> _Information_:
■ ■ ■ ■ ■

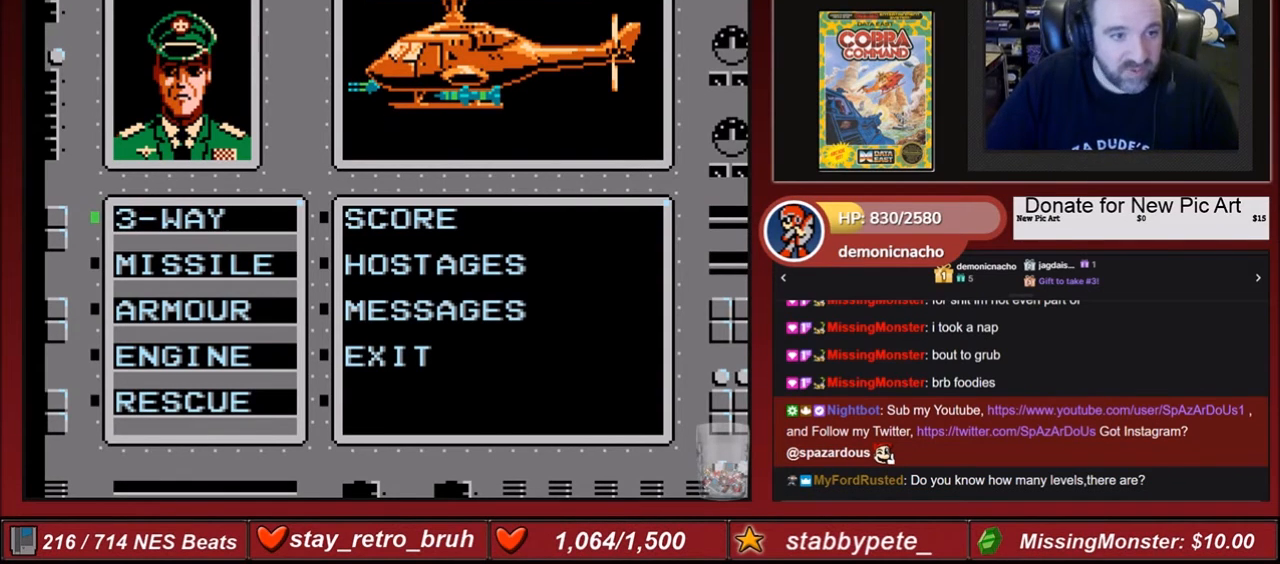
{"buttons": [], "events": [[333, "DPAD_LEFT", "down"], [400, "DPAD_LEFT", "up"]]}
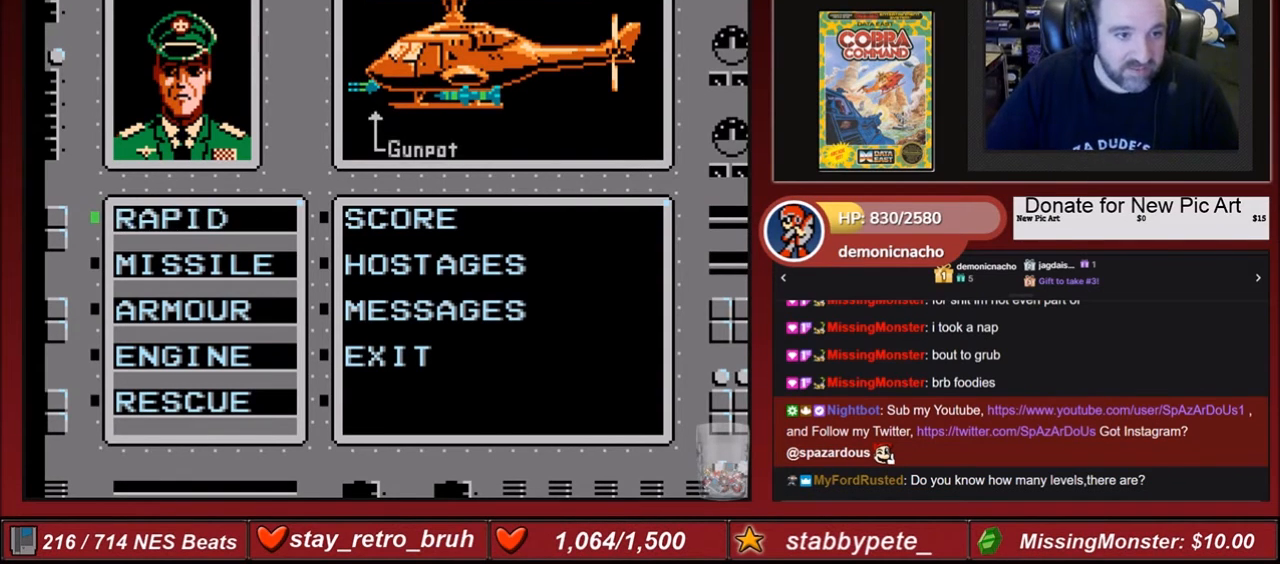
{"buttons": [], "events": []}
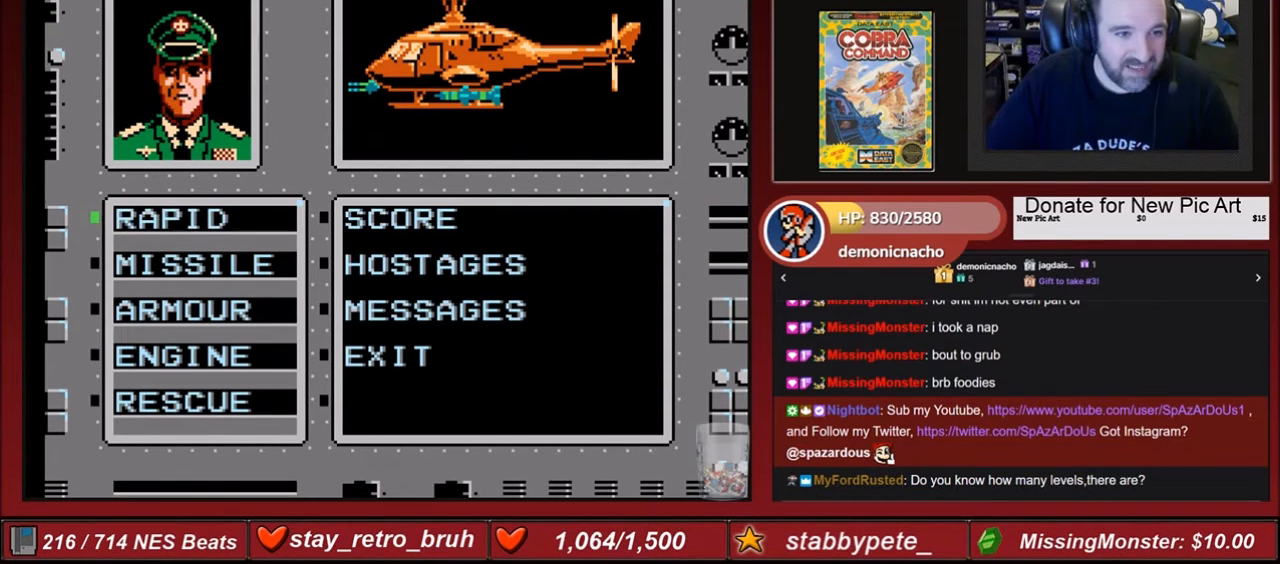
{"buttons": [], "events": [[66, "DPAD_RIGHT", "down"], [167, "DPAD_RIGHT", "up"]]}
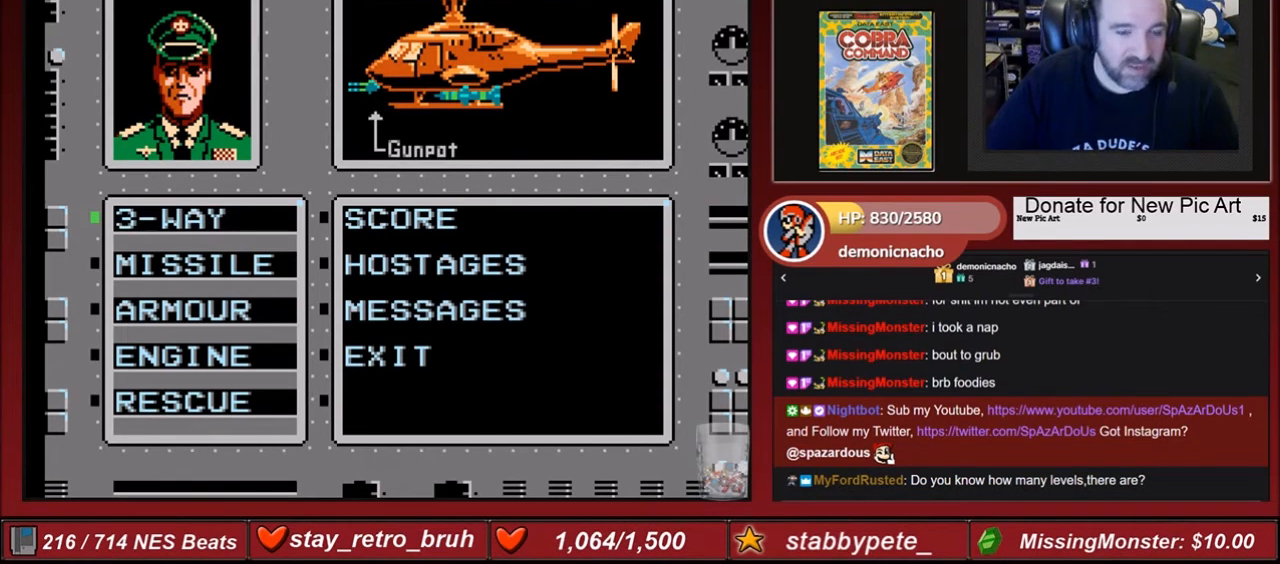
{"buttons": [], "events": []}
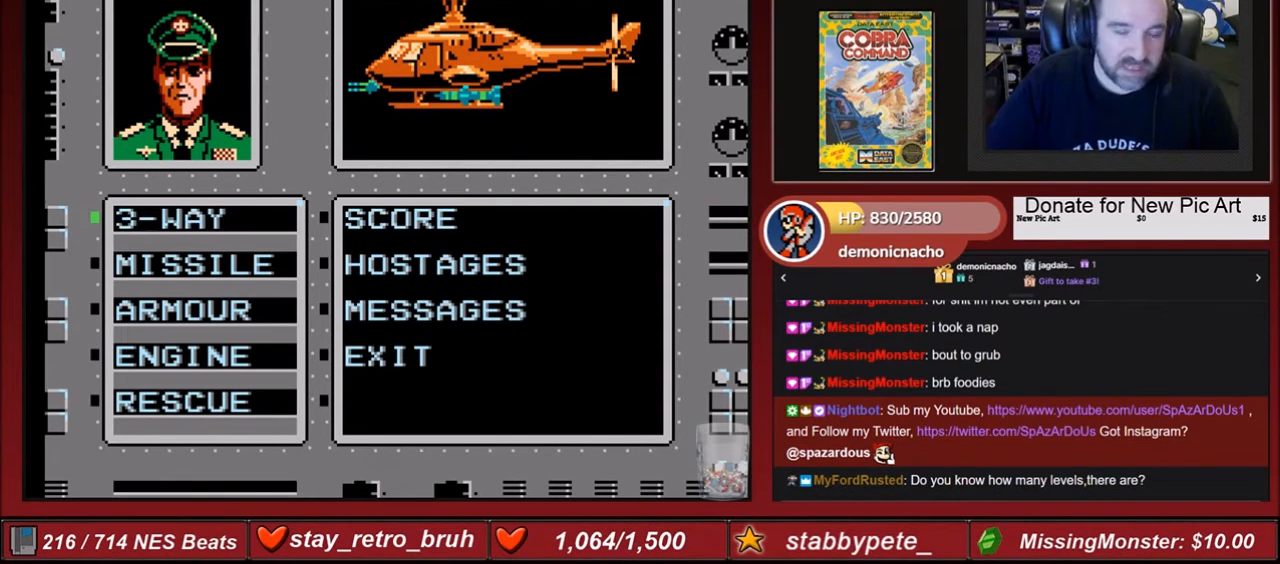
{"buttons": [], "events": []}
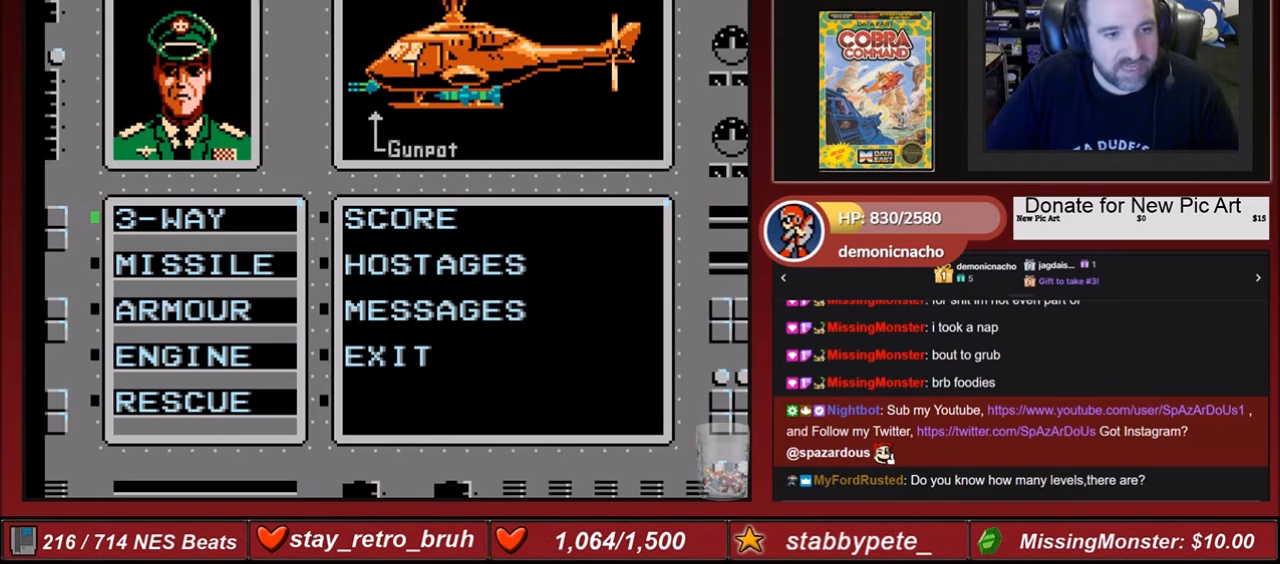
{"buttons": [], "events": [[34, "DPAD_DOWN", "down"], [67, "DPAD_DOWN", "up"]]}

■ ■ ■ ■ ■

Leave the images aside and retype each line of the listing above exactly.

> _Answer for this exercise_:
{"buttons": [], "events": [[333, "DPAD_LEFT", "down"], [400, "DPAD_LEFT", "up"]]}
{"buttons": [], "events": []}
{"buttons": [], "events": [[66, "DPAD_RIGHT", "down"], [167, "DPAD_RIGHT", "up"]]}
{"buttons": [], "events": []}
{"buttons": [], "events": []}
{"buttons": [], "events": [[34, "DPAD_DOWN", "down"], [67, "DPAD_DOWN", "up"]]}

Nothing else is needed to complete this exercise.